-- EXCERPTED PASSAGE --
I usually just toss some syllables together in a way that has the same language-feel as my character names. Occasionally, I'll translate some relevant words to the language I'm basing my names off of, shuffle it around until it sounds palatable in English, and then add a suffix (e.g. -ia).


----------



## RedAndy (Jun 3, 2016)

Translating things into other languages is a good way of doing things. One of the towns in my WIP has an ancient bridge that has recently been blasted into ruins by a bungling general; I drew inspiration for that from the Bosnian city of Mostar, whose eponymous bridge ("Stari Most" means "old bridge" in Serbo-Croat) was destroyed during the 1990s war in the region (and has since been rebuilt, and is a great place to visit, so put it on your list). In my WIP, the inhabitants of the region where the town is located resemble the Germanic tribes present in Eastern Europe during the latter days of the Roman Empire. So I translated the phrase "old bridge" into German to give the town its name - Altbruck.

Another region in my WIP is inspired by medieval Scandinavia, so I decided to give the places vaguely Nordic-sounding names. In the north of England where I live lots of place names end in "-thorp" or "-thorpe," which comes from a Norse word for a village or settlement, and the regional capital is on the east coast of an ocean, so I named it "Osthorp" - "East Town," more or less.


----------

-- WHAT YOU ARE ASKED TO DO --
Please list every language the forum thread on naming places above mentions by name.

-- ENTRIES PROVIDED --
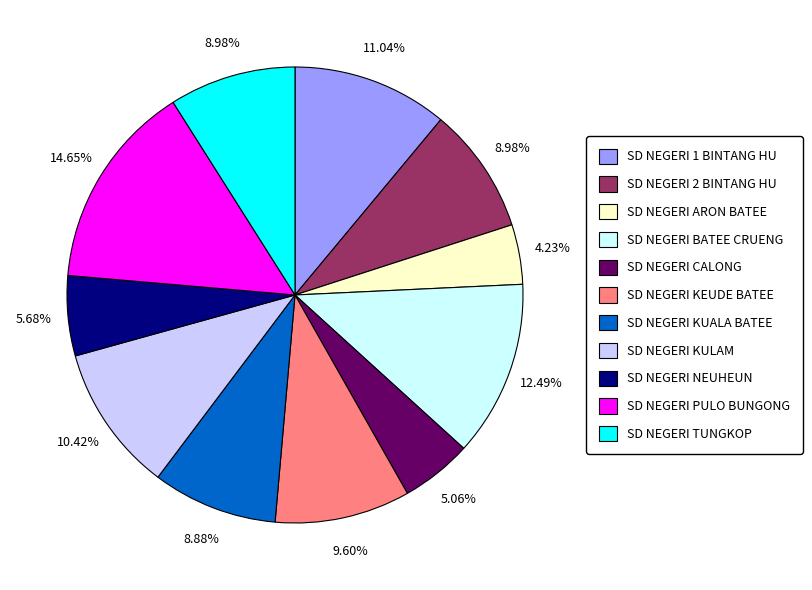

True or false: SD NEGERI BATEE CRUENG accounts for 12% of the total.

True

...

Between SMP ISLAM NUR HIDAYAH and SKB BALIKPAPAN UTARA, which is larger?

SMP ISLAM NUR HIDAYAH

-- TASK ANSWER --
English, Serbo-Croat, German, Norse